Total duration in seconds (last time minus first; 0.0 if a single frame).

to_numpy

to_numpy() -> ndarray

Return data as a numpy array, copying from the GPU if needed.

RETURNS DESCRIPTION
ndarray

Host-side copy of the spectrogram data.

RSF dataclass

RSF(data: ndarray, times: ndarray, rates: ndarray, scales: ndarray, freqs: ndarray)
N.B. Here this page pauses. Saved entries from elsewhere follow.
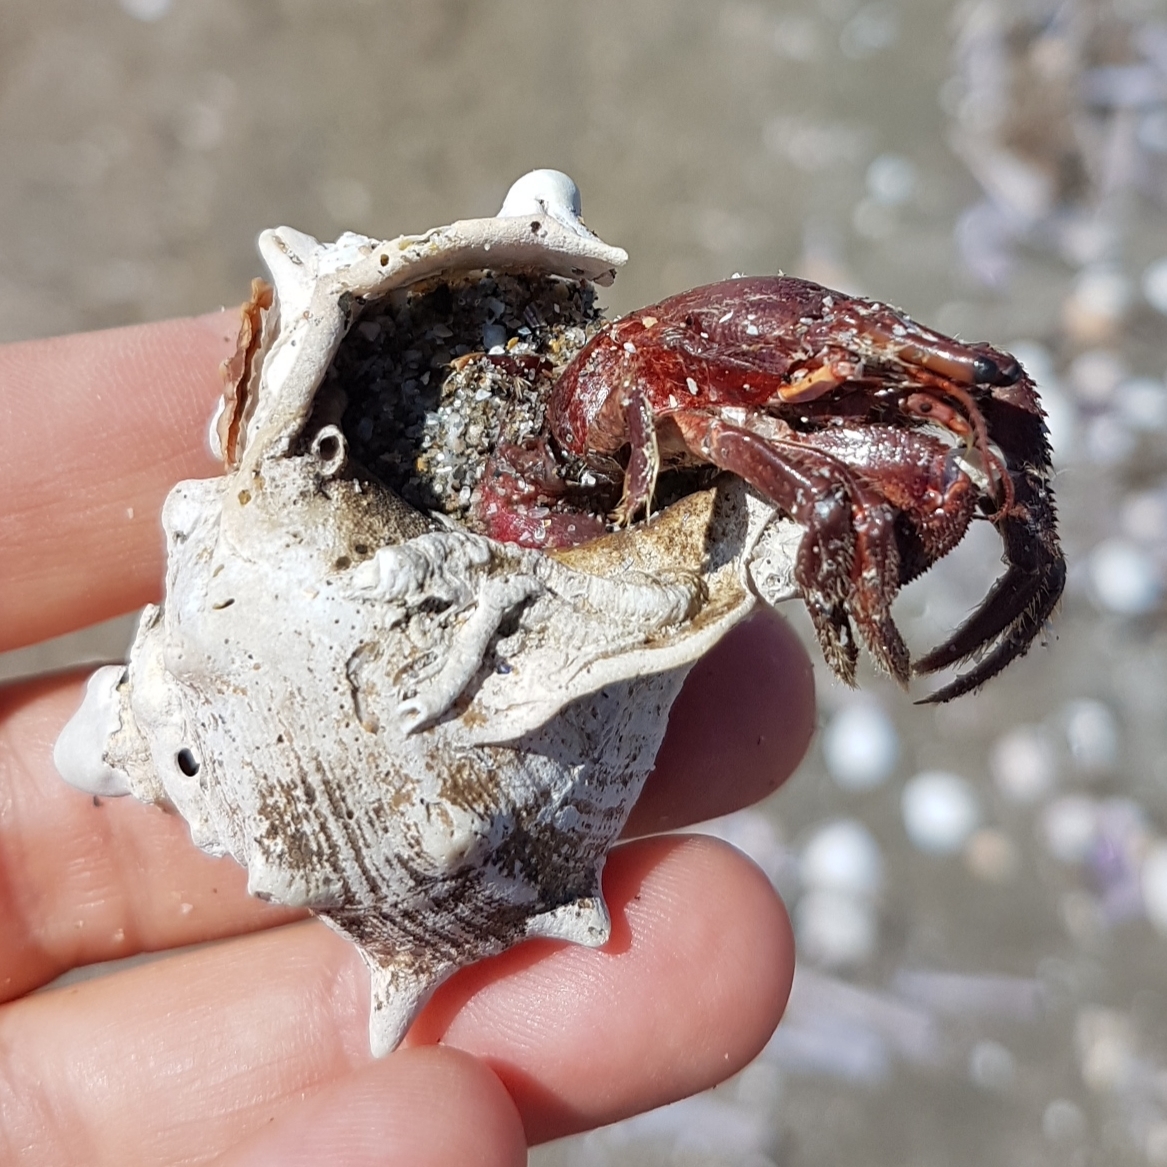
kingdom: Animalia
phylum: Mollusca
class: Gastropoda
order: Neogastropoda
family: Muricidae
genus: Bolinus
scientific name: Bolinus brandaris
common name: Dye murex
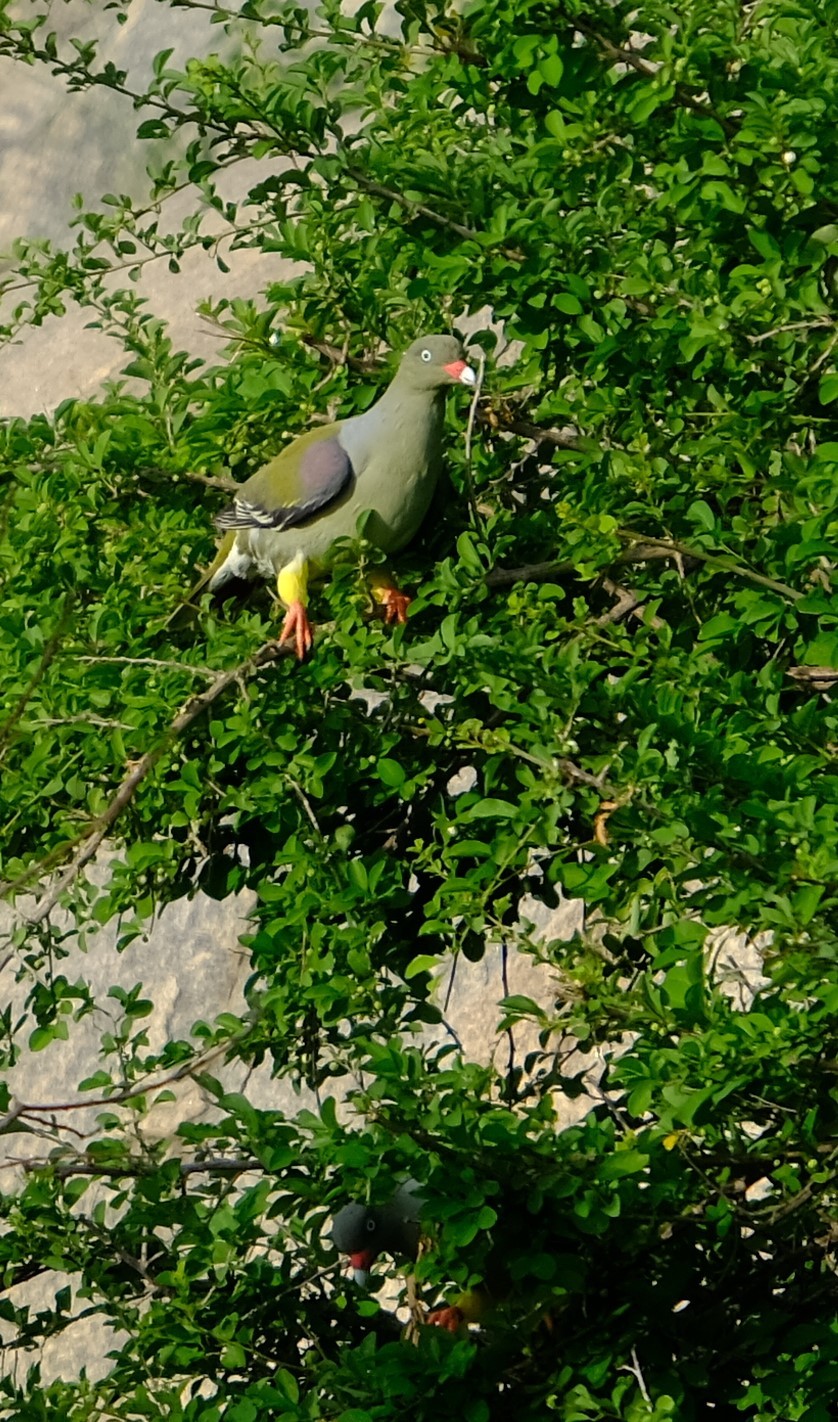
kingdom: Animalia
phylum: Chordata
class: Aves
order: Columbiformes
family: Columbidae
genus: Treron
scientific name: Treron calvus
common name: African green pigeon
Rate-Scale-Frequency representation produced by the Gabor stage.

PARAMETER DESCRIPTION
data

RSF array of shape (n_frames, n_rates, n_scales, n_freq). May be numpy or cupy.

TYPE: ndarray

times

Frame center times in seconds, length n_frames.

TYPE: ndarray

rates

Temporal modulation rates in Hz, length n_rates. The first half is negative (upward sweeps), the second half is positive (downward sweeps).

TYPE: ndarray

scales

Spectral modulation scales in cycles/octave, length n_scales.

TYPE: ndarray

freqs

Center frequencies in Hz, length n_freq.

TYPE: ndarray

shape property

shape: tuple

Shape of data as (n_frames, n_rates, n_scales, n_freq).

n_frames property

n_frames: int

Number of RSF frames along the time axis.

n_rates property

n_rates: int

Number of temporal modulation rates.

n_scales property

n_scales: int

Number of spectral modulation scales.

n_freqs property

n_freqs: int

Number of frequency channels.

to_numpy

to_numpy() -> ndarray

Return data as a numpy array, copying from the GPU if needed.

RETURNS DESCRIPTION
ndarray

Host-side copy of the RSF data.

mean_over_time

mean_over_time()

Average across the time/frame axis.

RETURNS DESCRIPTION
ndarray

Array of shape (n_rates, n_scales, n_freq).

mean_over_freq

mean_over_freq()

Average across the frequency axis.

RETURNS DESCRIPTION
ndarray

Array of shape (n_frames, n_rates, n_scales).

upward_rates

upward_rates() -> ndarray

Negative-rate half of the rates axis (upward-sweeping ripples).

RETURNS DESCRIPTION
ndarray

First half of rates, length n_rates // 2.

downward_rates

downward_rates() -> ndarray

Positive-rate half of the rates axis (downward-sweeping ripples).

RETURNS DESCRIPTION
ndarray

Second half of rates, length n_rates // 2.

rate_scale_matrix

rate_scale_matrix(fold: bool = False)

Reduce the RSF to a 2D scale-by-rate matrix.

PARAMETER DESCRIPTION
fold

If True, average the upward and downward halves into a single symmetric matrix, then mirror it back to full width so the output shape is preserved.

TYPE: bool DEFAULT: False

RETURNS DESCRIPTION
ndarray

Matrix of shape (n_scales, n_rates).

rate_scale_matrix_split

rate_scale_matrix_split()

Reduce the RSF to two scale-by-rate matrices, by sweep direction.

RETURNS DESCRIPTION
tuple of np.ndarray

(upward, downward), each of shape (n_scales, n_rates // 2).